After all, the act of performing and sharing his love of music with the community is euphoric in and of itself. Borba has grown substantially from the high school phase of discouragement and found a genuine outlet for creativity and experimentation that knows no bounds.
“Maybe less with shows, but more when I’m playing in one of the bands, and there is this moment in the music where we all synchronize, we all do something that really fits in an organic way, and that’s the moment I feel the most like, ‘this is awesome,’” Borba said.
Performing for three bands is no easy task, and he is aware about the logistical challenges.
“The biggest challenge I faced is organizational, in terms of organizing bands, organizing practices, making sure things work out with shows,” Borba said.
And like the saying ‘we are our worst critics’ goes, Borba also confessed that he thinks he is just an ‘okay’ musician with plenty of room for improvement.

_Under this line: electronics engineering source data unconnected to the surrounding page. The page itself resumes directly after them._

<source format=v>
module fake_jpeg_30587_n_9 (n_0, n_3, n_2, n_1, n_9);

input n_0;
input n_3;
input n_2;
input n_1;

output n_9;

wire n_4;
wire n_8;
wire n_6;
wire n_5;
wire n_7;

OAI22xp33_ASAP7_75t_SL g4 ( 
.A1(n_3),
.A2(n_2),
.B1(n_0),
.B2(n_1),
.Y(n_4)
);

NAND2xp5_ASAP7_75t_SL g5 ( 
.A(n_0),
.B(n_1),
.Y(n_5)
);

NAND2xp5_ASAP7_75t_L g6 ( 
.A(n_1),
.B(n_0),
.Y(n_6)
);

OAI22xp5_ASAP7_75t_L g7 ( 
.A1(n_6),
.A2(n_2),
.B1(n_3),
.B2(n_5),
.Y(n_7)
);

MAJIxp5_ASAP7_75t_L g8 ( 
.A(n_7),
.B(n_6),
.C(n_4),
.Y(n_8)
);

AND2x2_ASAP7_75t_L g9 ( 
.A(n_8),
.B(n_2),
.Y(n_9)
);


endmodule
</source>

“I can definitely get better at guitar; I like to think I’m okay. But I’ve been playing bass in bands for, like, forever, so I’m pretty confident in that ability,” he said. “When I approach guitar, I approach it from a bassist perspective all the time, and breaking out of that has been difficult.”
In the marginal amount of free time between academics and band practices, Borba dabbles in instrumental songwriting as a second outlet for creative expression.

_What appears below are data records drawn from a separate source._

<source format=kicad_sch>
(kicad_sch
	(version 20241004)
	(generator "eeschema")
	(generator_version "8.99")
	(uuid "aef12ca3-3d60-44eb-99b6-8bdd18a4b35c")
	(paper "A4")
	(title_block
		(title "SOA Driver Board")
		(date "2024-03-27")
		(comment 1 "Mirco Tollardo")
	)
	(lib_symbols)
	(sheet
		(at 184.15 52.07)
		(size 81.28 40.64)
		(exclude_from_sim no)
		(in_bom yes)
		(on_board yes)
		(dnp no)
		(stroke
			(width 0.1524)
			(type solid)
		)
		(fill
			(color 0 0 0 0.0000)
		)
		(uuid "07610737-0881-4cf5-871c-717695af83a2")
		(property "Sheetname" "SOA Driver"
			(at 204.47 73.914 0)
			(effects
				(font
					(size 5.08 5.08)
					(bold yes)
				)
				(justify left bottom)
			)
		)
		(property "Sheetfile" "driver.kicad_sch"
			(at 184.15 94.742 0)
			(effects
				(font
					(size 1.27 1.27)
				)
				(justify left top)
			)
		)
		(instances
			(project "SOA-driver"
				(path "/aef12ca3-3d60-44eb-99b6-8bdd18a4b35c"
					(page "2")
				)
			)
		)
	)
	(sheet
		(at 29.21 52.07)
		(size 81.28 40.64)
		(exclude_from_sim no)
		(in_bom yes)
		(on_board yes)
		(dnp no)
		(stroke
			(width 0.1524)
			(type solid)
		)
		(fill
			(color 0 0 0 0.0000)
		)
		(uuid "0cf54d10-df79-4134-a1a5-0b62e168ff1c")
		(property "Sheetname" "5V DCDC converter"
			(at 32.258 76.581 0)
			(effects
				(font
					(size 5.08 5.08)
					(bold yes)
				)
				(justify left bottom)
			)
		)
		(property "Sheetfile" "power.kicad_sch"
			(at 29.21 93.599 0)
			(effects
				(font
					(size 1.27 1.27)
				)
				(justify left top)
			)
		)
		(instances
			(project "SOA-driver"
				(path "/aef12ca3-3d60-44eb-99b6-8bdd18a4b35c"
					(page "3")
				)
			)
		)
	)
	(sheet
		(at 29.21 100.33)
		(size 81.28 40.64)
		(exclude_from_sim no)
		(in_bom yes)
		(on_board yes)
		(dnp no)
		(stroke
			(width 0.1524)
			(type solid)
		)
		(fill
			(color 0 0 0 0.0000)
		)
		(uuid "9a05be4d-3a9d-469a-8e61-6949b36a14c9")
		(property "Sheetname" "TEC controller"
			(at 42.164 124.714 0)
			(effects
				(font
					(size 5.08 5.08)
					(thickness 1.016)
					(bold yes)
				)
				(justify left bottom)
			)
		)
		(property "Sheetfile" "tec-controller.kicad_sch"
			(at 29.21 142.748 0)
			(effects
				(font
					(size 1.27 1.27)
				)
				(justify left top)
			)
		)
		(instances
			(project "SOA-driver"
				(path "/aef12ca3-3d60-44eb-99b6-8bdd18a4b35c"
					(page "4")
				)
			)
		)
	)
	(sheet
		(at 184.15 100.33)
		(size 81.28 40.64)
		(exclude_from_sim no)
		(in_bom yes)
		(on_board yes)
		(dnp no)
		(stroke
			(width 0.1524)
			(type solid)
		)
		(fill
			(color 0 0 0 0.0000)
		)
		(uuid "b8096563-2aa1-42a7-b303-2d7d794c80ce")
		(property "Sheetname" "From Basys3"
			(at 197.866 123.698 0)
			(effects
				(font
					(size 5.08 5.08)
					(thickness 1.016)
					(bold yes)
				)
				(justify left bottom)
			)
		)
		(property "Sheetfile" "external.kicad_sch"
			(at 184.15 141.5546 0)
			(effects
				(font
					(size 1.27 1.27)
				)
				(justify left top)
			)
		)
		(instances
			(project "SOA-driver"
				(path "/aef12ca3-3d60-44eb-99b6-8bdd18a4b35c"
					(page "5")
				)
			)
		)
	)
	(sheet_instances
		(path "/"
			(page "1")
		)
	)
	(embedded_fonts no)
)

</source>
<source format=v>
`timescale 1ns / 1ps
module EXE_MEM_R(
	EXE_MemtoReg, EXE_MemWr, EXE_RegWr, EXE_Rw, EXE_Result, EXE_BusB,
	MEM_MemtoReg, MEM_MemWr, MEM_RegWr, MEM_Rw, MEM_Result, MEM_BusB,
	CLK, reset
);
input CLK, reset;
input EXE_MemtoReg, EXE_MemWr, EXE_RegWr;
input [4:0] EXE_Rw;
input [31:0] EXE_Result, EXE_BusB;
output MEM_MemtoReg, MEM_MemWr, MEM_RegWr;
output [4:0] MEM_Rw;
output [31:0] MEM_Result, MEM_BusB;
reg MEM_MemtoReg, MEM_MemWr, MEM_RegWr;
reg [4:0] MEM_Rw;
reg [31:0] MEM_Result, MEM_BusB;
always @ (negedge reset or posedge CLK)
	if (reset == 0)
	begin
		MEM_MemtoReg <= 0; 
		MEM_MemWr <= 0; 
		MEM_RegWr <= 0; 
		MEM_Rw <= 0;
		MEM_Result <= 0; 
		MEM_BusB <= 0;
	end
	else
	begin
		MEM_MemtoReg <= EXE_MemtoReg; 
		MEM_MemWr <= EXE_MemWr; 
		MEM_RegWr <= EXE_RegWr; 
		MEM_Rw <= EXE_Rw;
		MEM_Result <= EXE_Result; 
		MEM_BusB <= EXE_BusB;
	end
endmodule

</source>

“When I’m writing a song, I don’t really think about the meaning of it, like from moment to moment, just playing for the recording or doing whatever. And I try to figure out what I meant by it after the fact, listening to it,” he said. “I’m not sure if that makes sense. But for me, it feels like when I try to think about them beforehand, wherever I’ve tried to write a song about something, I’ve always messed it up in some way.”
From his childhood days to now, Borba has always approached music from a big picture point of view that emphasizes the ability of music to speak to the soul.

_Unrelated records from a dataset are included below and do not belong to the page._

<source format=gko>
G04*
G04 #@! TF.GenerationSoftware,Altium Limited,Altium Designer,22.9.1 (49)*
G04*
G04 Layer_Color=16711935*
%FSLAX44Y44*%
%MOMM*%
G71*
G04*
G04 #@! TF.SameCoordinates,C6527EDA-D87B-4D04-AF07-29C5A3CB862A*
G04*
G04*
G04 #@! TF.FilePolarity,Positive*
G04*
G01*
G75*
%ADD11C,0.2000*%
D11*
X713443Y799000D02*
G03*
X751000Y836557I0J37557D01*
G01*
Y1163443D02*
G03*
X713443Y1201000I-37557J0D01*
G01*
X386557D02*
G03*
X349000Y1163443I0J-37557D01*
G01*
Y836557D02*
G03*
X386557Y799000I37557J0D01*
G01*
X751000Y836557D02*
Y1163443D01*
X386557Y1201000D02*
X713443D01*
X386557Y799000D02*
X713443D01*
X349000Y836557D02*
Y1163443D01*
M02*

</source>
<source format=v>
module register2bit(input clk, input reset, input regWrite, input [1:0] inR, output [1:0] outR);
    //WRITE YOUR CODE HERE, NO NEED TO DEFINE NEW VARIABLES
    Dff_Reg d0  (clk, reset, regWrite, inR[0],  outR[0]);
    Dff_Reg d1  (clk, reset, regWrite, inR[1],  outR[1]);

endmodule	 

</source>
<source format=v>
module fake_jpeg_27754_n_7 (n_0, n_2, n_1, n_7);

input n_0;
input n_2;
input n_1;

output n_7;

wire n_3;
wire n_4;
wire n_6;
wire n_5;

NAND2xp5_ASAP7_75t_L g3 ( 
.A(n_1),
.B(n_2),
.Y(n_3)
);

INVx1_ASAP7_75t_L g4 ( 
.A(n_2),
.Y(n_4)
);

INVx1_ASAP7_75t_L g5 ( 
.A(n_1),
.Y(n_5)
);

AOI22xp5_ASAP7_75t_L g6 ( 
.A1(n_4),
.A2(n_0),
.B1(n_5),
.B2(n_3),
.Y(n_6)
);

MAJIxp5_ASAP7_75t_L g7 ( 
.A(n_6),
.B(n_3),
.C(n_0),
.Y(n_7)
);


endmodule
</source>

“I think a lot of times, I’ll be reading my own lyrics and think, ‘this is dumb, this is awful,’” Borba said. “And then I’ll read somebody else’s lyrics and just reading off the page, I’ll feel the same, like, ‘this is kind of awkward.’ But listening to it with all of the band behind it makes it feel so much more powerful and legitimate in that way.”
At the end of the day, making music — and playing in a band — doesn’t need an end goal for Borba. The process is as much of a reward as the potential reception.
“When I’m making something, I’m always in a particular mood,” Borba said. “When I’m writing something, or just spontaneously playing, sometimes it’s just like, I’m having a good time, I’m enjoying myself and I’m playing whatever comes to mind in that regard. Sometimes I’ll be going through something, or I’ll be stressed about something else. And I’ll bring some kind of music out of me.”
And most importantly, becoming a prolific musician in a college setting has only enriched his connections with peers.
“I think music has facilitated the development of my personality a lot,” Borba said. “I’ve met certain people that have affected me through music. I learned about myself a lot. And that’s the thing, I think while listening to music, I feel like I learned a lot about how I relate to certain things or how I’ll feel about certain songs and things like that. That’s helped me a lot in just figuring myself out.”